MAI PERDERE DI VISTA IL FOCUS DELL’INTERVENTO!

“A chi ha paura dell’intervento dico: bisogna prima di tutto capire di quale paura si tratta: se è la paura di affrontare un’operazione, beh quella ce l’hanno tutti. Pure chi fa un’appendicite. Però non dobbiamo mai distogliere lo sguardo dal vero focus che porta con sé l’intervento: si va a conquistare una nuova vita! I donatori? Non ho mai provato il desiderio di conoscerli. Mai. A quell’epoca c’era anche una strategia differente. I medici si mostravano molto severi in proposito ed io ho ereditato da loro questo atteggiamento”.

LA PASSIONE PER LO SPORT E L’ALPINISMO

“Mi si chiede spesso come sia sbocciata la passione per l’alpinismo.
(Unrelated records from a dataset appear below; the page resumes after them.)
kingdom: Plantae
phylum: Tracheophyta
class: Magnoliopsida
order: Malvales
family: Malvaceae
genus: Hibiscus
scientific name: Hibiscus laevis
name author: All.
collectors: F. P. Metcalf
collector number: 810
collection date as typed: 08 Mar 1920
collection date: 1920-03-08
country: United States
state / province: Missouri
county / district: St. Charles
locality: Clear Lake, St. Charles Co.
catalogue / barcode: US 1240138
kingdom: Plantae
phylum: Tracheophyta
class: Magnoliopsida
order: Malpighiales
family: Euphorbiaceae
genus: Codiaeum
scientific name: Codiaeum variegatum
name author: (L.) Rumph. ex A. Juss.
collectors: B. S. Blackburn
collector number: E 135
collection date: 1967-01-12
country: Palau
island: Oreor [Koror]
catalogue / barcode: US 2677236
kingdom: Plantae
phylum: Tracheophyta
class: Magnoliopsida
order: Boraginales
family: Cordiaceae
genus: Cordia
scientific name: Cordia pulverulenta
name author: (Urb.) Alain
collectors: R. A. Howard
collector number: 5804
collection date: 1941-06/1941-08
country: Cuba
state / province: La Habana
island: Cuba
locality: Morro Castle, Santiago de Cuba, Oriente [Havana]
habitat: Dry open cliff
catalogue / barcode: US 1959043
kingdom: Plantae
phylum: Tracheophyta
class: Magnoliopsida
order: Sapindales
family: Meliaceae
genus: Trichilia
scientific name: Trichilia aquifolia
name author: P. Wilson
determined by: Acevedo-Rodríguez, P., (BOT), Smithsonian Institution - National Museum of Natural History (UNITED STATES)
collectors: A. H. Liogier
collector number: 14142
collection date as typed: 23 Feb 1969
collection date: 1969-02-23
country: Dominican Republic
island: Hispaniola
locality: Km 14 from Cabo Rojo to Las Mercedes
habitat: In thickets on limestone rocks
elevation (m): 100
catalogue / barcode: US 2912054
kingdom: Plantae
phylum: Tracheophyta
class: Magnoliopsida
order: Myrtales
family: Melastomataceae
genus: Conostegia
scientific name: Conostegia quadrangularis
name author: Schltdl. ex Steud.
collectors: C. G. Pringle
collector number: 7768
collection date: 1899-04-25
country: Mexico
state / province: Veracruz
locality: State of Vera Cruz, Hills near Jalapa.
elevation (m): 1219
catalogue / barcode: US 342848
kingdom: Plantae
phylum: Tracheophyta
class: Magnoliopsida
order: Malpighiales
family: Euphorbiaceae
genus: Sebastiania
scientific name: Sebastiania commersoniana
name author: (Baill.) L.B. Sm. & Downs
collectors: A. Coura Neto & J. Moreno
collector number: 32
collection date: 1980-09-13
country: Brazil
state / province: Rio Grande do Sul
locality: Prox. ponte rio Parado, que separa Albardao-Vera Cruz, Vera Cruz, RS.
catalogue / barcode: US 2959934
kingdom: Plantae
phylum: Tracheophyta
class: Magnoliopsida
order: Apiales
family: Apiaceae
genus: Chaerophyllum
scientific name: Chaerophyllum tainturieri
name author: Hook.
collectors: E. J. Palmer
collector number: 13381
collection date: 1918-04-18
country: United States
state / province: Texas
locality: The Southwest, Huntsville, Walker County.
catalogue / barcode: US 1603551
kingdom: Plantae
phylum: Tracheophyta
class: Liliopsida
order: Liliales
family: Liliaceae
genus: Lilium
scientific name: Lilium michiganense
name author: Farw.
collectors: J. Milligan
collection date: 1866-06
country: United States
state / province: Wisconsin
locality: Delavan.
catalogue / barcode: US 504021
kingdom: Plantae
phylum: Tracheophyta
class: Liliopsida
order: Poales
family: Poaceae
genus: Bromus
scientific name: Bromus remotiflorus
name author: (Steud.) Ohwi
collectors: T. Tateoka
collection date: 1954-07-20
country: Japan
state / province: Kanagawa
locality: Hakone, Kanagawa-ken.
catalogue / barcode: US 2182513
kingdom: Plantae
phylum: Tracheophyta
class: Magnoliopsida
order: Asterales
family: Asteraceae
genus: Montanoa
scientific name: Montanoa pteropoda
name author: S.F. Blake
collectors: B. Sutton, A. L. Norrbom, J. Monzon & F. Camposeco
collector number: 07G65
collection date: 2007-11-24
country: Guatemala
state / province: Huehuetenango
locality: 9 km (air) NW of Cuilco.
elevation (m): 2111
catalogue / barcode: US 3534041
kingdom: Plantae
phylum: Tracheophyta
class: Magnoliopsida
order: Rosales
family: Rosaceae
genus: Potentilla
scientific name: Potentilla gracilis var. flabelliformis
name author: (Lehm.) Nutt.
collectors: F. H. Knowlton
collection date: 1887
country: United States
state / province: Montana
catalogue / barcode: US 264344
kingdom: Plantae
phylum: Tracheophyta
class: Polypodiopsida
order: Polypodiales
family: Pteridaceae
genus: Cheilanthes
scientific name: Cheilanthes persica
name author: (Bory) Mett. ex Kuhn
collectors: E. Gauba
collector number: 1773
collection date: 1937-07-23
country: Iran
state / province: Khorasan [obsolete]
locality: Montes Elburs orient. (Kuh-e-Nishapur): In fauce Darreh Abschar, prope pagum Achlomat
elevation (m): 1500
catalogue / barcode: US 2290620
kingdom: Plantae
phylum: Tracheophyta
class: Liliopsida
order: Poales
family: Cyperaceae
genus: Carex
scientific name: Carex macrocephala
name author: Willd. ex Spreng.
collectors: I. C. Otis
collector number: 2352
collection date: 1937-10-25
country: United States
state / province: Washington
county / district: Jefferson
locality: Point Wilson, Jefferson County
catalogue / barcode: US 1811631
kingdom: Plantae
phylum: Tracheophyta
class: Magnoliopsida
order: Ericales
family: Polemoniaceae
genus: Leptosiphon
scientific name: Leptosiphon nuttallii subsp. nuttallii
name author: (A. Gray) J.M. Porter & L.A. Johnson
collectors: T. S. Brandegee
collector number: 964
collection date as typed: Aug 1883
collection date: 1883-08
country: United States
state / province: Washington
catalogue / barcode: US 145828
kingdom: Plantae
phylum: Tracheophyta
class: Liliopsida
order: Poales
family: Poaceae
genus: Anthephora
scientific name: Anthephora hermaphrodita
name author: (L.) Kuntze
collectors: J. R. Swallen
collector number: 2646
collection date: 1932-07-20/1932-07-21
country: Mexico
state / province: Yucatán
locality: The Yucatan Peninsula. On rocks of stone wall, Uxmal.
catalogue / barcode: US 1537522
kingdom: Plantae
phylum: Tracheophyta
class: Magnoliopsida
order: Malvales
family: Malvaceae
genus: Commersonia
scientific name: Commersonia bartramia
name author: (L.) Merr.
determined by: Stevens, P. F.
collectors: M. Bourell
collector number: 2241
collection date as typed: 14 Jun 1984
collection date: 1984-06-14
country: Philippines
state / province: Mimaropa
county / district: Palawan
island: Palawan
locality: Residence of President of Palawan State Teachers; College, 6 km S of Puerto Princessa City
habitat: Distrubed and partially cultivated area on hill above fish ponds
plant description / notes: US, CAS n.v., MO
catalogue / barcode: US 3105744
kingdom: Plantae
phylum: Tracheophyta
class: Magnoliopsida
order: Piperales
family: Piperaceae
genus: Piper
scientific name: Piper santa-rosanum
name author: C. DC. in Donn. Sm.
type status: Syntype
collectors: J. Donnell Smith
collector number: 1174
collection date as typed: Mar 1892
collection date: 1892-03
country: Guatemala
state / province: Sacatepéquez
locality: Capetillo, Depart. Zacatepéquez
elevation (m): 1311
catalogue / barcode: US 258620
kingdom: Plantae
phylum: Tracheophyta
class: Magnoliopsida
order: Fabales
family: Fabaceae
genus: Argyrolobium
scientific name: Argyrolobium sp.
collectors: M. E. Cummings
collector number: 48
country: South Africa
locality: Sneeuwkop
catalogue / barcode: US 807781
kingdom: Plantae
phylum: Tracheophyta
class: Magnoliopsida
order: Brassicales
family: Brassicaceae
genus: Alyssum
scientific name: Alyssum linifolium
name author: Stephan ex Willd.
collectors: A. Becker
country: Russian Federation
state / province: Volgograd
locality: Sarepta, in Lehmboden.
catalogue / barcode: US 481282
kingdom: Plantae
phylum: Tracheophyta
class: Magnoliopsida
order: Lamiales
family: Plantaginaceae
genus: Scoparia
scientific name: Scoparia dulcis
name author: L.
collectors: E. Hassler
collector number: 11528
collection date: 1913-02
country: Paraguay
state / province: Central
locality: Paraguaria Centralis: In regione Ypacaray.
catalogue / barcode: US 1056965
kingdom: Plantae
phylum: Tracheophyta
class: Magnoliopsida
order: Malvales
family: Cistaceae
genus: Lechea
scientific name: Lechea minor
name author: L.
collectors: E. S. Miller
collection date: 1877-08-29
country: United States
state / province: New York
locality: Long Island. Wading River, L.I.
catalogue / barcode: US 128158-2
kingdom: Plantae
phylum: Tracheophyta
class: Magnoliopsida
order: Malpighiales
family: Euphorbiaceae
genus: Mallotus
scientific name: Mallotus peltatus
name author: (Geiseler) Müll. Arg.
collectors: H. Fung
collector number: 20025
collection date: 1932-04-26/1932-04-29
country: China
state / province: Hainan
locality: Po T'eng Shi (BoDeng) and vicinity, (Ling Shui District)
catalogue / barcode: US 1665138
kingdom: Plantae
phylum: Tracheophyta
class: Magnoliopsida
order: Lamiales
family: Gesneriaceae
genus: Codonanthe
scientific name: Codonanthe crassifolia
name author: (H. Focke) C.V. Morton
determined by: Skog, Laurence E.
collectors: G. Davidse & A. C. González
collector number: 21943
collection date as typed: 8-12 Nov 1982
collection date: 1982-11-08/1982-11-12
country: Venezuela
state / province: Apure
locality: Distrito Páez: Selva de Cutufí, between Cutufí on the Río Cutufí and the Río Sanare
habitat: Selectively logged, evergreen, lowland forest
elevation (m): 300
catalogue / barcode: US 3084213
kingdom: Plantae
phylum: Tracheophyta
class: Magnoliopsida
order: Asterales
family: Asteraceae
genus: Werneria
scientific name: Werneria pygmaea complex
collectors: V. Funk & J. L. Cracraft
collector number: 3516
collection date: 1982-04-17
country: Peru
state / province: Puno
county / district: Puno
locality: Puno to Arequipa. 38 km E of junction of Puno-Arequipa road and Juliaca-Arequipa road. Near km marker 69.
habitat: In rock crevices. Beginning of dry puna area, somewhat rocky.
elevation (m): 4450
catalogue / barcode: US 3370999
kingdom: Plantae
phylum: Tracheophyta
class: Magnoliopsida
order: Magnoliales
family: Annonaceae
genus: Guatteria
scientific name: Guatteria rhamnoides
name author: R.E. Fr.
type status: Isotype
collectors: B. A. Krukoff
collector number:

Io nasco ‘nullafacente’. Le tante restrizioni non giocavano a mio favore. La montagna ho iniziato ad amarla più tardi. Grazie ad alcuni amici che mi hanno proposto di fare un giro attorno a Trento. La prima esperienza ha dato il via a tutto. A ciò si è via via aggiunta la ‘fame’ del volersi riappropriare delle opportunità che non potevo avere prima. In più si è fatto sempre molto presente l’aspetto competitivo. Gareggio nelle mezze maratone su strada proprio per andare meglio in montagna e migliorare ogni giorno le mie prestazioni. Ora riesco bene in molte discipline dell’alpinismo: sci, corsa, ferrate. Cosa mi sento di consigliare? Ad un trapiantato consiglierei di praticare sport in genere. L’alpinismo lo consiglierei a tanti. Lo scriva: aiuta sia dal punto di vista psico-fisico sia della crescita individuale. E non è affato poco”.

La chiusura di questa storia – segnalataci dalla professoressa Patrizia Burra, Responsabile UOSD Trapianto Multiviscerale, Azienda Ospedaliera – Università di Padova – vogliamo farla utilizzando le ultime righe della pagina principale del blog tenuto da Alan Cattin Cosso, oggi 35enne.

“Da qui in poi potrei scrivere un’altra biografia, quella che descrive la vita da trapiantato di organi, ma preferisco non farlo. Sul web voglio raccontare le esperienze sportive con immagini e testi che testimoniano che una vita dopo il trapianto è possibile. Per te stesso e per chi col suo sacrificio ti ha donato una seconda chance”.